Fome de Festim
Dei um tiro na barriga pra matar a fome. Contei com os homens de lá, mas eles ficaram reacionários de repente: aí o tipo estaciona... (embora os houvesse avisado). Ninguém está tão solitário que não possa ter para quem remeter um desespero.
Ana Carolina de Braga Souza. Decidi que este seria o nome dela, Ana Carolina de Braga Souza: Braga por parte do ilustre, Souza pela impessoalidade com Z. Poderia ser Sousa, poderia ser Santos, poderia nem ser Ana Carolina: bonita que dói, óbvio; e como é morena nos cabelos! Lisos, tão lisos que não se enrolam nem na imaginação do negativista. E o sorriso? Pra que tanta tremedeira em minhas pernas? – coisa do coração derruba o homem. O de cá, não os de lá. Ana Carolina de Braga Souza... Será mãe dos meus meninos, será tutora do meu descaminho, por ela me perco... Ana C. B. Souza, assim está na lista telefônica.
E se ela nem for Braga, mas sim, Bueno, Batista ou Belmonte? Pode não ser morena nem ter cabelos lisos, talvez nem solteira seja. Mas quem mandou essa moça ter-se em nome justamente na página aleatória do meu dia de solidão?
Ai, que fome...!
As listas telefônicas perderam a personalidade. Cadê que eu encontro um tele-amizade? Em qualquer situação ideal, seria só dormir nas abas do vizinho.

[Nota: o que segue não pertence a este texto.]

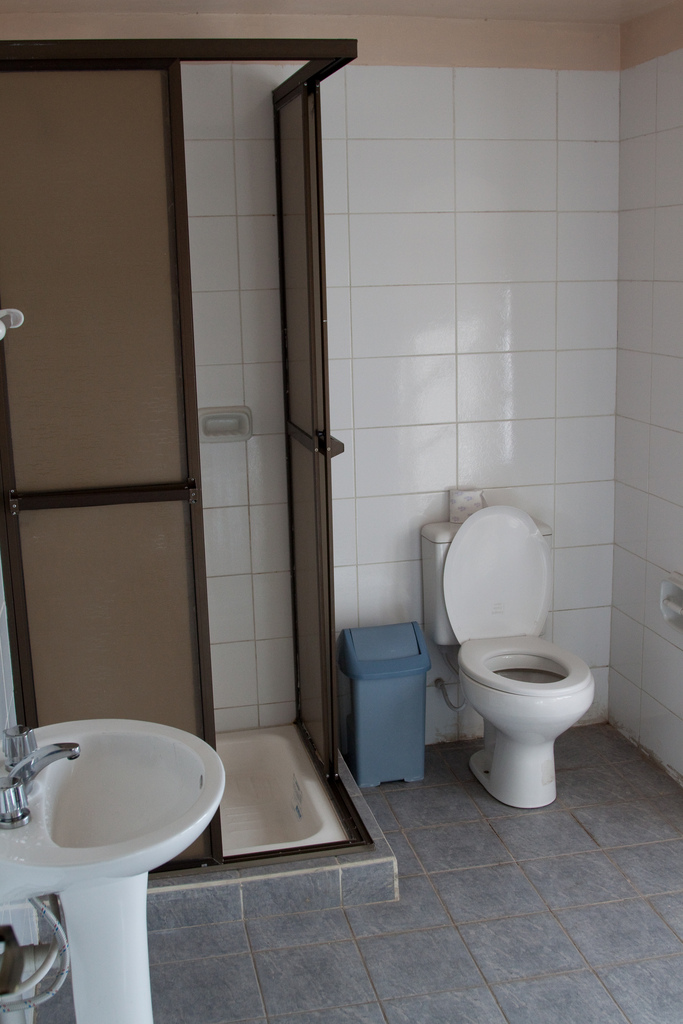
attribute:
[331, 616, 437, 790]
trash can — blue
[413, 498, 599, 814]
toilet — white, bathroom toilet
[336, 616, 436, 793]
garbage can — blue, plastic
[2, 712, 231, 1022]
sink — white, pedestal, bathroom sink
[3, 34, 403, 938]
shower — a stand up shower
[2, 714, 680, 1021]
flooring — tiled, dark grey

Hoje em dia preciso ter saudade para conversar com alguém: deito a cabeça, desligo a vida, vasculho os escombros de mim e lá encontro: um amigo, uma prima, uns desafetos, a professora. Lá existe bastante gente, e às vezes é como se eu voltasse a ter vivência: rolam até uns embates perdidos.
Não é um dia para ser coitado: nem vem ao caso. Por ventura, esteja você pensando nisso, cabe a você entender que a fome não é culpa da boca. Há um papo de prateleiras antes. Ser desertor do orfanato e ainda não ter em quem colocar a culpa é próprio de um mau lamentador. Os bons geralmente entram pra política. Ceder a face não é nada, quero ver quem empresta o murro!
Tudo bem, sigo aqui então... Um Sousa qualquer. Apenas isso. Espero ver nos homens da fé o mesmo empenho com a carência de si. Espero ver nos homens sem fé o mesmo sentimento que trazem as mães nas pontas dos dedos.
E vou sentir saudade do que terei: Ana Carolina de Braga Souza.
Será apenas colocar o Z e o nobre da gente servirá de reverência à alegria de um homem (daqui) que pode caminhar de mãos dadas com a senhora dos seus sonhos. Sonhar será preciso, antes de tudo, e viver não será tanto.
Às vezes, disfarçamos a fome com festim.